I'm using a realtime reverb in a game I'm developing, and the algorithm uses simple comb filters in its implementation (basically delay lines that gradually decay to zero). I've been noticing something strange: the reverb usually processes a block of audio in 0.5 ms, and the algorithm is O(n), so shouldn't show much variation. But if the input audio is silent for a few seconds, the CPU time suddenly swells up to 4-5 ms.
I traced it down to floating point multiplication - the reverb algorithm gradually fades the comb filter 'echoes' by multiplying by a coefficient, like say 0.6. So the samples decay to 60% each time through the delay loop.
But as the decaying values get really small, like 1e-40, those multiplies suddenly slow way down.
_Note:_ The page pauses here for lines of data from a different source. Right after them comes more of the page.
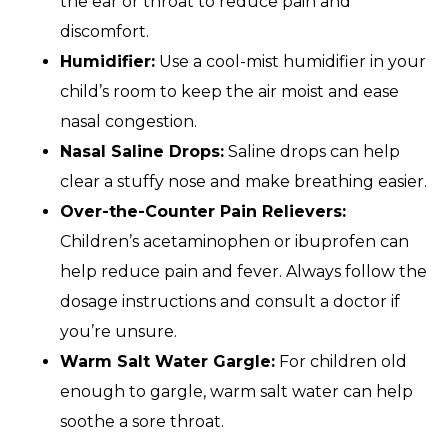
the ear or throat to reduce pain and
discomfort.
Humidifier:
Use a cool-mist humidifier in your
child’s room to keep the air moist and ease
nasal congestion.
Nasal Saline Drops:
Saline drops can help
clear a stuffy nose and make breathing easier.
Over-the-Counter Pain Relievers:
Children’s acetaminophen or ibuprofen can
help reduce pain and fever. Always follow the
dosage instructions and consult a doctor if
you’re unsure.
Warm Salt Water Gargle:
For children old
enough to gargle, warm salt water can help
soothe a sore throat.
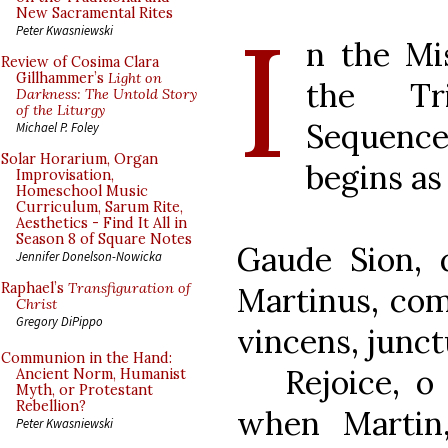
I
New Sacramental Rites
Peter Kwasniewski
n the Mi
Review of Cosima Clara
Gillhammer’s
Light on
the Tr
Darkness: The Untold Story
of the Liturgy
Sequence 
Michael P. Foley
Solar Horarium, Organ
begins as
Improvisation,
Homeschool Music
Curriculum, Sarum Rite,
Aesthetics - Find It All in
Season 8 of Square Notes
Gaude Sion, 
Jennifer Donelson-Nowicka
Raphael’s
Transfiguration of
Martinus, com
Christ
Gregory DiPippo
vincens, junct
Communion in the Hand:
Rejoice, o S
Ancient Norm, Humanist
Myth, or Protestant
Rebellion?
when Martin,
Peter Kwasniewski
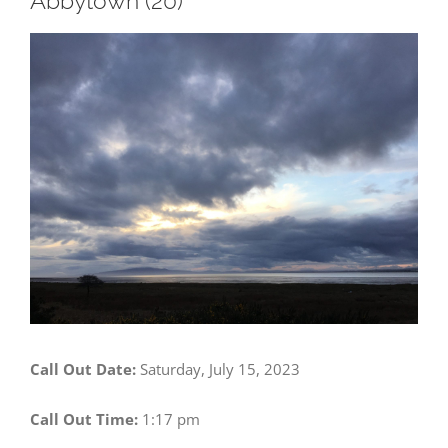
Abbytown (20)
View
Larger
Image
Call Out Date:
Saturday, July 15, 2023
Call Out Time:
1:17 pm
Here's a distilled C++ example with timings:
float value = 1.0f;
for (int run = 0; run < 14; run++) {
auto timer = __rdtsc();
for (int i = 0; i < 1000; i++) {
value *= 0.99f;
}
auto elapsed = __rdtsc() - timer;
cout << value << ": " << elapsed << " cycles \n";
}
__rdtsc() is a timer intrinsic, returning a CPU cycle counter. Here's the results of the run on an optimized build:
4.31717e-005: 4045 cycles
1.86379e-009: 3953 cycles
8.0463e-014: 3957 cycles
3.47372e-018: 3953 cycles
1.49966e-022: 4739 cycles
6.47429e-027: 3950 cycles
2.79506e-031: 3957 cycles
1.20668e-035: 3951 cycles
5.20941e-040: 39229 cycles
7.00649e-044: 126274 cycles
7.00649e-044: 122688 cycles
7.00649e-044: 113354 cycles
7.00649e-044: 113350 cycles
7.00649e-044: 116490 cycles
So when the exponent gets around -40 things go south quickly; by the time the precision bottoms out at -44 we're going about 28x slower.
For reference this is on an Intel chip; I checked the assembler output and the multiplies are being done using the MMX 'MULSS' scalar multiply instruction on the XMM0 register.
So the question is basically, what's going on? Is it something specific to Intel or MMX, or a more general problem with floating point math? I can work around it easily enough by clamping small values to 0, but curious what the culprit is, 28x slowdown is pretty nasty and this kind of math isn't uncommon.